▸ EXERCISE REQUIREMENTS:
• 1. In the flow-splitting passage, change "departure" to "deviation" and give everything from "FIG. 3 particularly" down to "FIGS. 8A and 8B." with that change applied.
• 2. According to the flow-splitting passage, why were the laboratory apparatus and the tee configurations built of clear Lucite? Answer in one to three sentences.

▸ PAGE EXTRACT:
^^^^^^^^
While the impacting tee configuration of FIG. 2B is substantially
better in splitting two-phase flow than the side-arm tee
configuration of 2A, the impacting tee is generally only capable of
splitting the vapor and liquid phases to maintain uniform
vapor-liquid ratios for a very narrow range of inlet flow
conditions (e.g., vapor velocity, liquid volume fraction, and
pressure).
FIG. 3 particularly illustrates in graphic form the very low range
of inlet liquid volume fractions (LVF) for which uniform splitting
of the gas and liquid phases occurs at a normal impacting tee. The
departure from uniform gas-liquid (or vapor-liquid) splits over a
wide range of inlet vapor velocities (15 ft/sec to 75 ft/sec) is
shown in FIGS. 7A through 7D. Similarly, the departure from uniform
gas-liquid splits for a wide range of inlet liquid volume fractions
(0.005 to 0.05) is clearly shown in FIGS. 8A and 8B.
In accordance with the present invention, a plurality of flow
splitting devices were developed to improve the gas-liquid (or
vapor-liquid) split ratios exiting an impacting tee having at least
two branch streams or pipe arm portions over an extended range of
vapor (or gas) velocities and liquid volume fractions entering the
tee. The cross-sectional features of these devices (or modified
tees) are illustrated schematically in FIGS. 4B through 4H. All of
these devices were tested using the laboratory air-water flow
splitting apparatus illustrated schematically in FIG. 6 along with
the normal impacting tee configuration having not less than the
same cross-sectional areas in a pipe stem portion and the pipe arm
portions depicted in FIG. 4A. In addition, field steam flow tests
were conducted to further evaluate two of the devices depicted in
FIGS. 4F and 4G, which greatly improved air-liquid splits during
laboratory testing.
A detailed description of the apparatus and procedures used during
laboratory and field testing will now be set forth in the following
portion of this specification. In addition, the resulting test data
will be described in detail. Reference is made to the inventors'
prior technical paper presented at the Society of Petroleum
Engineers' (SPE) Western Regional Meeting held in Long Beach,
California, Mar. 23-25, 1994, as paper number SPE 27866. The entire
content of that paper is incorporated by this reference into this
specification.
Laboratory Air-Water Flow Splitting Tests
The laboratory apparatus was constructed of 3/4-inch clear Lucite
tubing and the different tee configurations were similarly
constructed of clear Lucite material such that the two-phase fluid
flow was easily visualized, which allowed determination of the flow
regime(s) entering and exiting the tee junction and postulation of
possible mechanisms for the resulting flow-splitting behavior.
^^^^^^^^
▸ PROVIDED INFORMATION:
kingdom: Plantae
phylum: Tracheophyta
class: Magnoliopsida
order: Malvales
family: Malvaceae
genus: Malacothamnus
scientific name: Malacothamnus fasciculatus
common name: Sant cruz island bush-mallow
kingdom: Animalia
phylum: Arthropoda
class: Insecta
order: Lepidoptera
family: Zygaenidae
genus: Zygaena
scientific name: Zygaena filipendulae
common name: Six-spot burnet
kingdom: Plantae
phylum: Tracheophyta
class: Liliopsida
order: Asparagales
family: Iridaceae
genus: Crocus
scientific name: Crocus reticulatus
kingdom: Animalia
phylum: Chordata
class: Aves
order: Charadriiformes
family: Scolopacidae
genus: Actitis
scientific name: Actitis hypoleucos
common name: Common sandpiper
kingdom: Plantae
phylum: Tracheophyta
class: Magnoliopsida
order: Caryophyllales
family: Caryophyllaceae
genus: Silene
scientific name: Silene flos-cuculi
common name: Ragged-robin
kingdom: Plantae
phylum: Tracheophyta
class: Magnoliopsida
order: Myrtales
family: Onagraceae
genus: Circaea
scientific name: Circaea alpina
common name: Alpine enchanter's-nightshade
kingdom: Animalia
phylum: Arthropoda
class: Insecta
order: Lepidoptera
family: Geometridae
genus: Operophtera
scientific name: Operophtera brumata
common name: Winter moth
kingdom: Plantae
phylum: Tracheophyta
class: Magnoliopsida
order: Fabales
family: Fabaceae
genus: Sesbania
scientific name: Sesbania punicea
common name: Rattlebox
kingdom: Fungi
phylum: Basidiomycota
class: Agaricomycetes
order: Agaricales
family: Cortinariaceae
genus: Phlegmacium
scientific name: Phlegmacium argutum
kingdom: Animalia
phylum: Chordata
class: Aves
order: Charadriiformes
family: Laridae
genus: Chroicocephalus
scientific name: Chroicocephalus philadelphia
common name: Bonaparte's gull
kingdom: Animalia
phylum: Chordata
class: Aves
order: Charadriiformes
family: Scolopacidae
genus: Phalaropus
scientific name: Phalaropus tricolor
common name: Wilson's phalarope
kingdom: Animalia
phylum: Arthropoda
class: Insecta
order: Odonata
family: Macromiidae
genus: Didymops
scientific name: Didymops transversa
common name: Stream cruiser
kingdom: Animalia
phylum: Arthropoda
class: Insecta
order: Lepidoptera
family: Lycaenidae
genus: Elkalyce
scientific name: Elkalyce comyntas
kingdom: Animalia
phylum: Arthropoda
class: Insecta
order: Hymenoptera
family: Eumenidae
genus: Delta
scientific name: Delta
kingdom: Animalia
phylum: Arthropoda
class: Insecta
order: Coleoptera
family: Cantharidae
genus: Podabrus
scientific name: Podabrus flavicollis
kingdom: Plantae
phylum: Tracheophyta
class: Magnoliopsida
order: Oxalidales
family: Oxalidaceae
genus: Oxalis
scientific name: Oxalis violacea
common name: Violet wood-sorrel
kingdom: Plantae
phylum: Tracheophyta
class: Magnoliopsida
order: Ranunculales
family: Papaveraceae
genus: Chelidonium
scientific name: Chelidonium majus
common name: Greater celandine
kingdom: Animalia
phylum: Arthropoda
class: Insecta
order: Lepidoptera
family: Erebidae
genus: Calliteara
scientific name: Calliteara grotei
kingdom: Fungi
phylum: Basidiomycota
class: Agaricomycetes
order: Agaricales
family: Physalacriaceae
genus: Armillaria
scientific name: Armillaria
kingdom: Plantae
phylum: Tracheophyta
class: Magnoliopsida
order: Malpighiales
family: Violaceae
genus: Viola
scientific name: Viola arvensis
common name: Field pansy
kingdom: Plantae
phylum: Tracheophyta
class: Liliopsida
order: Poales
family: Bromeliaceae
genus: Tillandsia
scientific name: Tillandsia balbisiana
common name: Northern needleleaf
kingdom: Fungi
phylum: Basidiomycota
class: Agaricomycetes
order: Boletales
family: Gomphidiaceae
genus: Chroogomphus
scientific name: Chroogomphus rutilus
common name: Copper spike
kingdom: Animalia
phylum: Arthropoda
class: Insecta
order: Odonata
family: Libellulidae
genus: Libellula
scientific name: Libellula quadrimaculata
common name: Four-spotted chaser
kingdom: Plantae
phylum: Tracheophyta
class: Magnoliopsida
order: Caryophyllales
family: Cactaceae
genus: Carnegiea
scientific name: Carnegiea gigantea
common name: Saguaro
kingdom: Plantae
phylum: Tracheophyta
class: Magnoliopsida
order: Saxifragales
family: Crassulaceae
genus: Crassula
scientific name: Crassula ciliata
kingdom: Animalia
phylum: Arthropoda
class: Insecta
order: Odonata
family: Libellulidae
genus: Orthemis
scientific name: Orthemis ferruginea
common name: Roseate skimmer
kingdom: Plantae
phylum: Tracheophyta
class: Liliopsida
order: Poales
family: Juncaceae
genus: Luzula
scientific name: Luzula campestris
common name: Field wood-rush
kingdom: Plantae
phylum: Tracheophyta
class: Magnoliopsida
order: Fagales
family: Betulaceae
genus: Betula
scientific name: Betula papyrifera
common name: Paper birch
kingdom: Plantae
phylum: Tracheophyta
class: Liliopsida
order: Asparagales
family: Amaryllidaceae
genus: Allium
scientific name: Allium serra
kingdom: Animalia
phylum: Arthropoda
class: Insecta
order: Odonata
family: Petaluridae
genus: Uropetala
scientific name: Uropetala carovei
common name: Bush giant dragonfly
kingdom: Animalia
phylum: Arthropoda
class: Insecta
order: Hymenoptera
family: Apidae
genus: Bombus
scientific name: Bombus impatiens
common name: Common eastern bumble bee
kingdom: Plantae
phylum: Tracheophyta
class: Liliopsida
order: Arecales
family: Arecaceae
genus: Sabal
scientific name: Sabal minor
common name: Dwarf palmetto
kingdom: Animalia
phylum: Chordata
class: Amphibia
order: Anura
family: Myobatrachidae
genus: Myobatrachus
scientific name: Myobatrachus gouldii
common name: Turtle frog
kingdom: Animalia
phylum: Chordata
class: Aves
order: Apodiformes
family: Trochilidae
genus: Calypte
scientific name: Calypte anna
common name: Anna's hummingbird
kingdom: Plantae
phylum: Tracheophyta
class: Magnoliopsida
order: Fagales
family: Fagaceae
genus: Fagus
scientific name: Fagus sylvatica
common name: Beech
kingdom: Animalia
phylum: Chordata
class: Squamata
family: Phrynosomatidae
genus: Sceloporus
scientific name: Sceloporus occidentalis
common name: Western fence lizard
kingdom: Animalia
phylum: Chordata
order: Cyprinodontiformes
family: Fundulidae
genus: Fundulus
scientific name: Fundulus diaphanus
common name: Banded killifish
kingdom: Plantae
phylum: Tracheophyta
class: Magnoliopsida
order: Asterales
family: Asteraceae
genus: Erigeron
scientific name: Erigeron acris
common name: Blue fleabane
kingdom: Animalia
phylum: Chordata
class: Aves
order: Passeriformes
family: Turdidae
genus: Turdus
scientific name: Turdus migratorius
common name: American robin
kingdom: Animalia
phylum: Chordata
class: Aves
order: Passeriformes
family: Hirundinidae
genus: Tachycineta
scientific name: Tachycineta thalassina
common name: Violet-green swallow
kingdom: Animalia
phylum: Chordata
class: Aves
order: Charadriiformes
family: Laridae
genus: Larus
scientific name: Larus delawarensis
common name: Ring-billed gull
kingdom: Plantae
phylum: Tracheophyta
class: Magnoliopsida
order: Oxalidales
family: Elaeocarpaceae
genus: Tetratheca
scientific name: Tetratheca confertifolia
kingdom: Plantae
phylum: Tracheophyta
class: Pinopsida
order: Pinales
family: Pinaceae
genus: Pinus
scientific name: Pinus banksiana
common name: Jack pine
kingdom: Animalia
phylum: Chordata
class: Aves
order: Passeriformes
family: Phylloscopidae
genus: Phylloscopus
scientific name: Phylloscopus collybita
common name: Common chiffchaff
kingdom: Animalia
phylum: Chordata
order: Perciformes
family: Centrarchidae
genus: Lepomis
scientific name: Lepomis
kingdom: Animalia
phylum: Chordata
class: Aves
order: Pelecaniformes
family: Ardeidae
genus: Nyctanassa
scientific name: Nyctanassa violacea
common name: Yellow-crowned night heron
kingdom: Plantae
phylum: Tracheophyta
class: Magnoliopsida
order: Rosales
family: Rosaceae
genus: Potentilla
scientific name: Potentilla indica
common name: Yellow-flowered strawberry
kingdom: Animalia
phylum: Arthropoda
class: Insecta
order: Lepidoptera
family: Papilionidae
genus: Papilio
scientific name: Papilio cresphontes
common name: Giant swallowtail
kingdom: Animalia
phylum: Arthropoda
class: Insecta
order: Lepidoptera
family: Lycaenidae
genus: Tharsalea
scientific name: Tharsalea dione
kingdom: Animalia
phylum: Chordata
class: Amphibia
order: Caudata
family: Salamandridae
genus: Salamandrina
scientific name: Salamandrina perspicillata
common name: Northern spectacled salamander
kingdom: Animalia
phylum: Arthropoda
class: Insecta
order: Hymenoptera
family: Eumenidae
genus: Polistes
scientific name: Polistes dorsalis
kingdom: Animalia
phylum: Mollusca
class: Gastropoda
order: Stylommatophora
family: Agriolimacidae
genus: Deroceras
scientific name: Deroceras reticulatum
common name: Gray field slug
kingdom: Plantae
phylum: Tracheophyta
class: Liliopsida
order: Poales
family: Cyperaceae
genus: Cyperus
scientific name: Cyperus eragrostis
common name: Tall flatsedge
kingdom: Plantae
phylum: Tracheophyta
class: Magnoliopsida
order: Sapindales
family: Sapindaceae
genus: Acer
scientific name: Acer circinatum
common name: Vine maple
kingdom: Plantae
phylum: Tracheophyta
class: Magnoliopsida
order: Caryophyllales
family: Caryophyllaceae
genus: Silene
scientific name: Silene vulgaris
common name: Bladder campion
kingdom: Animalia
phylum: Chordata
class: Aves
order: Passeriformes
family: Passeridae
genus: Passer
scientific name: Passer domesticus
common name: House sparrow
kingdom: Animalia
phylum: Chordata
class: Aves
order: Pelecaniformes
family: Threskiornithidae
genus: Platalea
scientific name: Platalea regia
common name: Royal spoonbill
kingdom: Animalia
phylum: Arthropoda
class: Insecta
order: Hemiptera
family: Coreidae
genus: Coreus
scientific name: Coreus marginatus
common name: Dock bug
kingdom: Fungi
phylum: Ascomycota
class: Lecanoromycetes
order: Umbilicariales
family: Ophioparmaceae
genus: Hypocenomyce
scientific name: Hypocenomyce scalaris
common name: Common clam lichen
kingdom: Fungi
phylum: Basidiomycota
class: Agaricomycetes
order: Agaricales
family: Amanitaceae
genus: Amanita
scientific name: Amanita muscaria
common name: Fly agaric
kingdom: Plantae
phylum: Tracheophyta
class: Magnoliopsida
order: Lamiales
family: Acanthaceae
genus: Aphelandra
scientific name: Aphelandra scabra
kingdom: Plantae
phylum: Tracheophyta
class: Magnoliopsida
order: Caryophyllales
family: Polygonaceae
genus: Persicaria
^^^^^^^^
▸ ANSWERS TO EACH TASK:
• 1.
FIG. 3 particularly illustrates in graphic form the very low range
of inlet liquid volume fractions (LVF) for which uniform splitting
of the gas and liquid phases occurs at a normal impacting tee. The
deviation from uniform gas-liquid (or vapor-liquid) splits over a
wide range of inlet vapor velocities (15 ft/sec to 75 ft/sec) is
shown in FIGS. 7A through 7D. Similarly, the deviation from uniform
gas-liquid splits for a wide range of inlet liquid volume fractions
(0.005 to 0.05) is clearly shown in FIGS. 8A and 8B.

• 2. Clear Lucite let the two-phase fluid flow be easily visualized. This made it possible to determine the flow regimes entering and exiting the tee junction and to postulate possible mechanisms for the resulting flow-splitting behavior.